ACTION ITEM>
Pull every line holding the word "duzakubok" from the data below and copy it.

PROVIDED DATA>
┌──

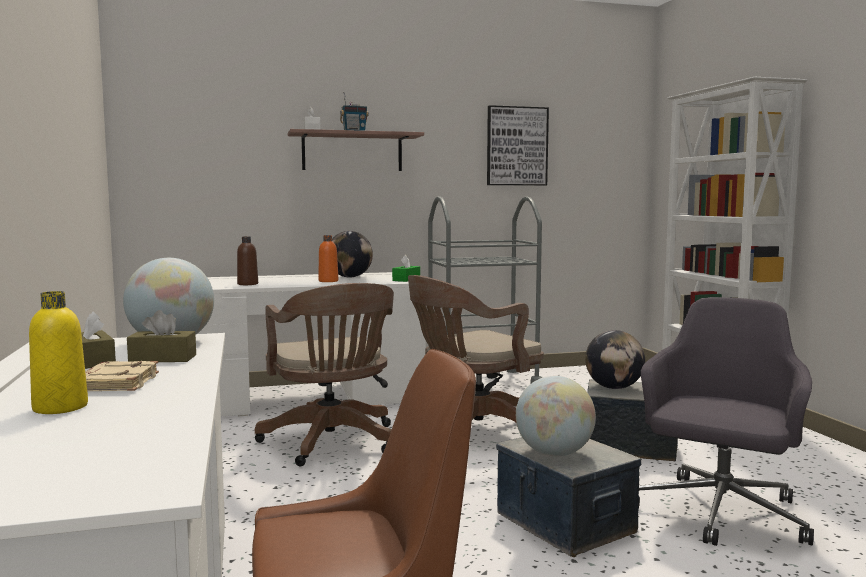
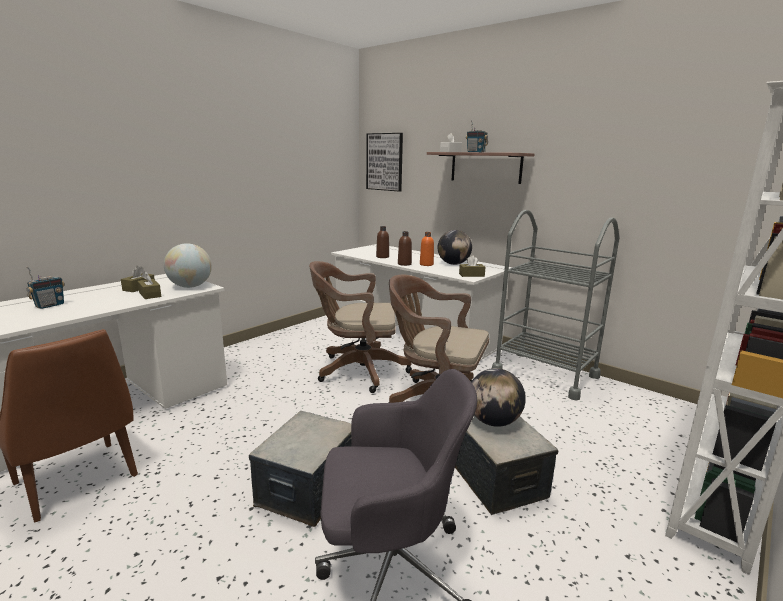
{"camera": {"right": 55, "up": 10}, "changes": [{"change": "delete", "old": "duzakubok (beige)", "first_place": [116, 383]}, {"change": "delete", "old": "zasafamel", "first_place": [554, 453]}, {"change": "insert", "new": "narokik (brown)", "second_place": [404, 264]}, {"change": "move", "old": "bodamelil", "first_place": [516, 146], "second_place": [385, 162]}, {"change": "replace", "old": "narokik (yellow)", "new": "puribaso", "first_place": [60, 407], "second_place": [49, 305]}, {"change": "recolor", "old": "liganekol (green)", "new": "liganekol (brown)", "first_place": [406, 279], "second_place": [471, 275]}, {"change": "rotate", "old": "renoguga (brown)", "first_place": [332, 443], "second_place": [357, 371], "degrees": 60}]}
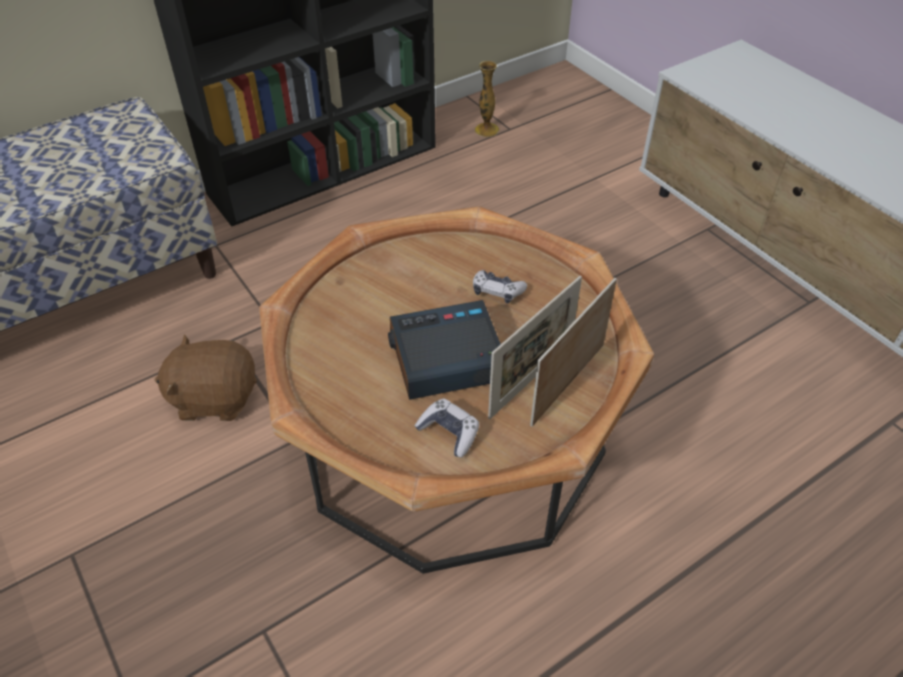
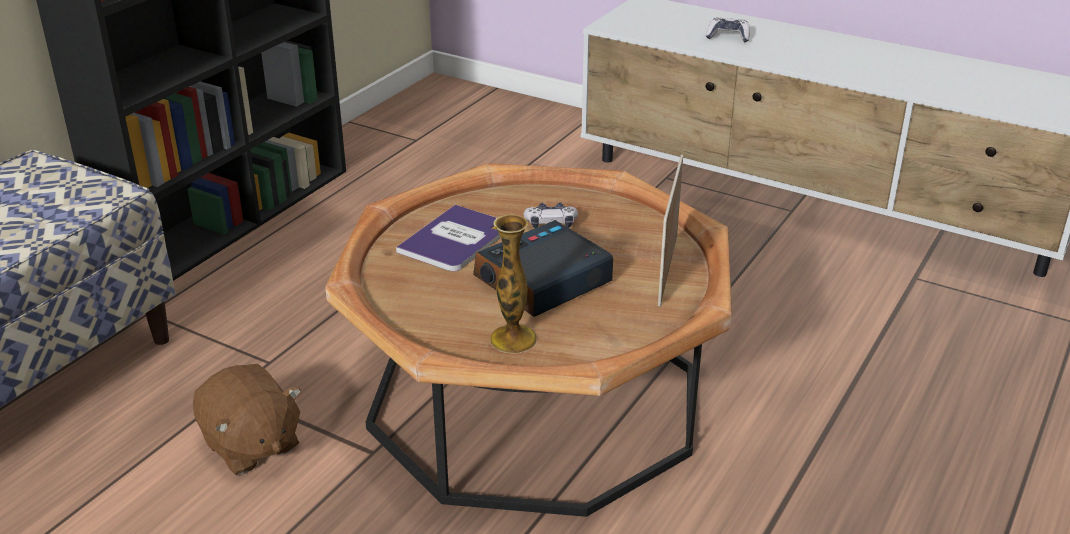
{"camera": {"right": -25, "up": -15}, "changes": [{"change": "delete", "old": "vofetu", "first_place": [531, 379]}, {"change": "insert", "new": "duzakubok", "second_place": [455, 240]}, {"change": "move", "old": "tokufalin", "first_place": [449, 432], "second_place": [728, 36]}, {"change": "move", "old": "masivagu", "first_place": [486, 130], "second_place": [513, 339]}, {"change": "rotate", "old": "tivikun (brown)", "first_place": [214, 398], "second_place": [251, 445], "degrees": -105}]}
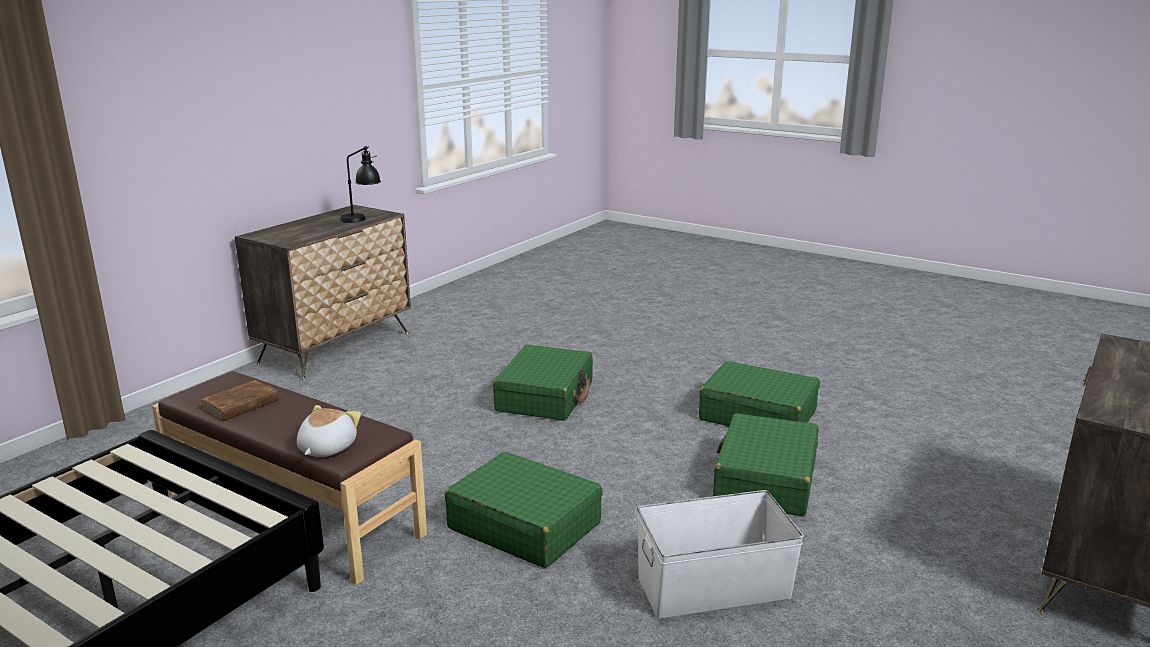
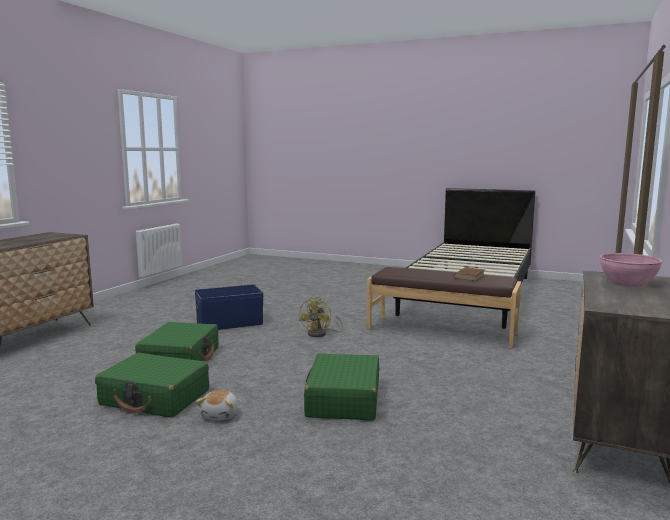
{"camera": {"right": 170, "up": -10}, "changes": [{"change": "delete", "old": "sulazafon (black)", "first_place": [362, 220]}, {"change": "insert", "new": "tozumomux (pink)", "second_place": [627, 283]}, {"change": "move", "old": "tivikun", "first_place": [326, 448], "second_place": [220, 415]}, {"change": "replace", "old": "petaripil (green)", "new": "sologex (yellow)", "first_place": [524, 525], "second_place": [321, 334]}, {"change": "recolor", "old": "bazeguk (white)", "new": "bazeguk (blue)", "first_place": [712, 586], "second_place": [230, 324]}]}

└──

RESPONSE TO THIS TASK>
{"camera": {"right": 55, "up": 10}, "changes": [{"change": "delete", "old": "duzakubok (beige)", "first_place": [116, 383]}, {"change": "delete", "old": "zasafamel", "first_place": [554, 453]}, {"change": "insert", "new": "narokik (brown)", "second_place": [404, 264]}, {"change": "move", "old": "bodamelil", "first_place": [516, 146], "second_place": [385, 162]}, {"change": "replace", "old": "narokik (yellow)", "new": "puribaso", "first_place": [60, 407], "second_place": [49, 305]}, {"change": "recolor", "old": "liganekol (green)", "new": "liganekol (brown)", "first_place": [406, 279], "second_place": [471, 275]}, {"change": "rotate", "old": "renoguga (brown)", "first_place": [332, 443], "second_place": [357, 371], "degrees": 60}]}
{"camera": {"right": -25, "up": -15}, "changes": [{"change": "delete", "old": "vofetu", "first_place": [531, 379]}, {"change": "insert", "new": "duzakubok", "second_place": [455, 240]}, {"change": "move", "old": "tokufalin", "first_place": [449, 432], "second_place": [728, 36]}, {"change": "move", "old": "masivagu", "first_place": [486, 130], "second_place": [513, 339]}, {"change": "rotate", "old": "tivikun (brown)", "first_place": [214, 398], "second_place": [251, 445], "degrees": -105}]}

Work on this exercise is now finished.